> **Work task**
Copy every line below that has the word "start" in it.

Modification records:

'''

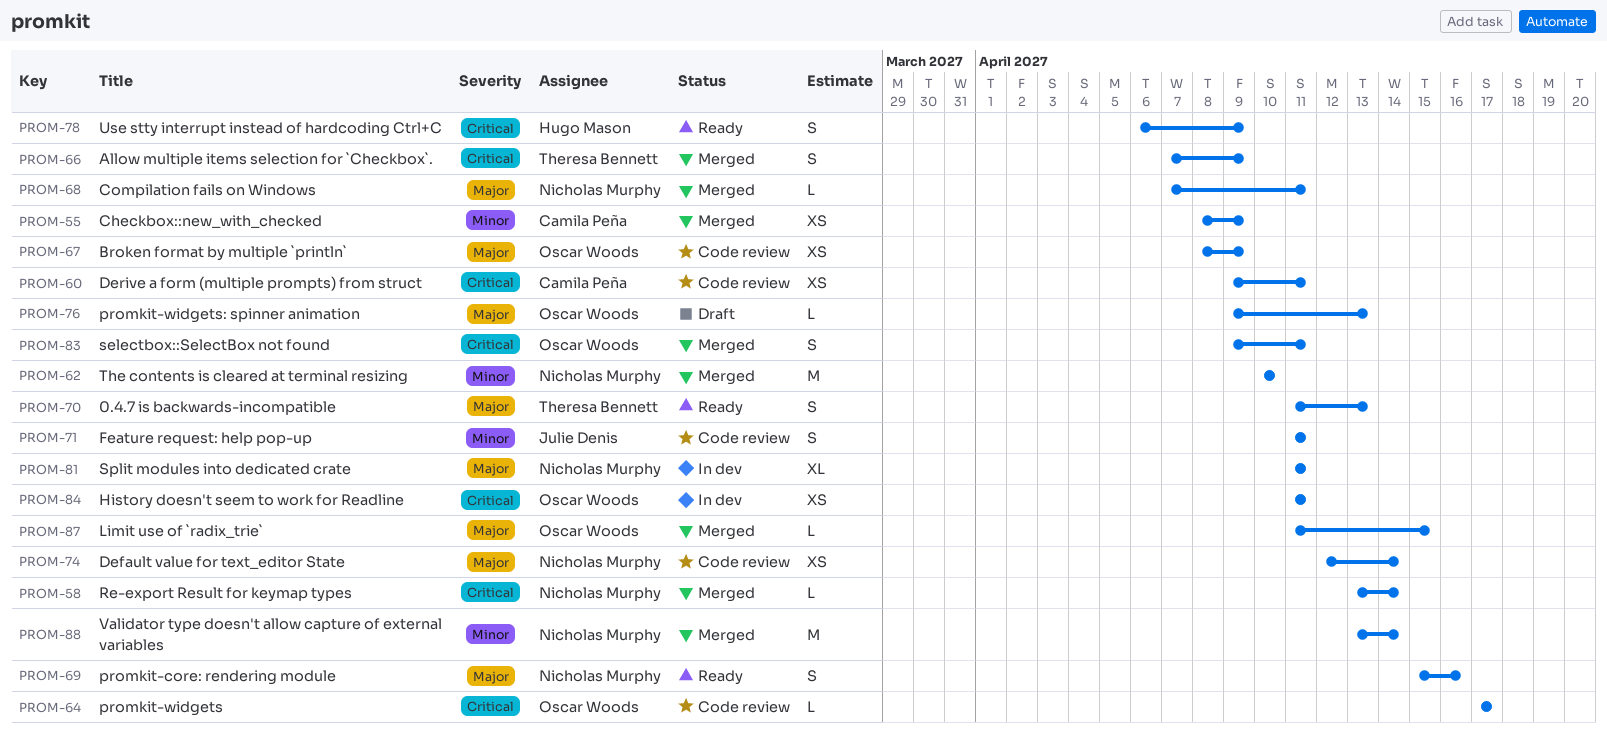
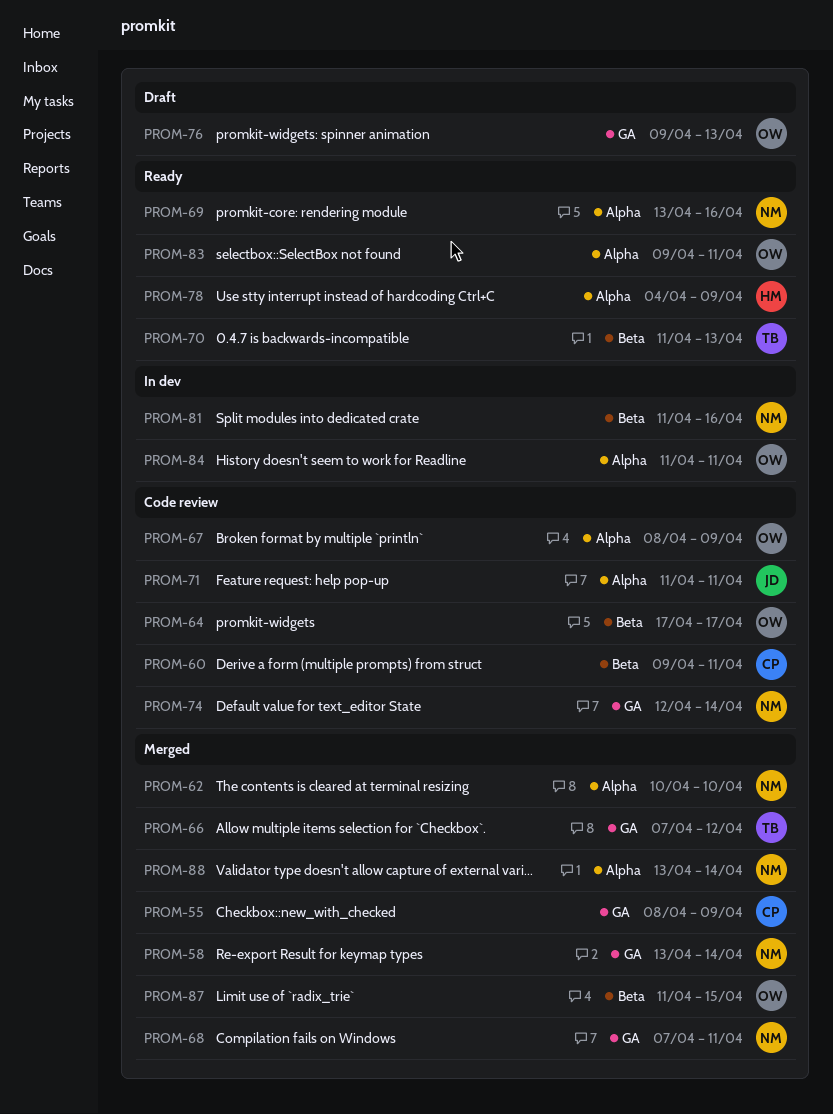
PROM-66, due: Apr 9 -> Apr 12
PROM-69, start: Apr 15 -> Apr 13
PROM-78, start: Apr 6 -> Apr 4
PROM-81, due: Apr 11 -> Apr 16
PROM-83, status: Merged -> Ready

'''

> **Response**
PROM-69, start: Apr 15 -> Apr 13
PROM-78, start: Apr 6 -> Apr 4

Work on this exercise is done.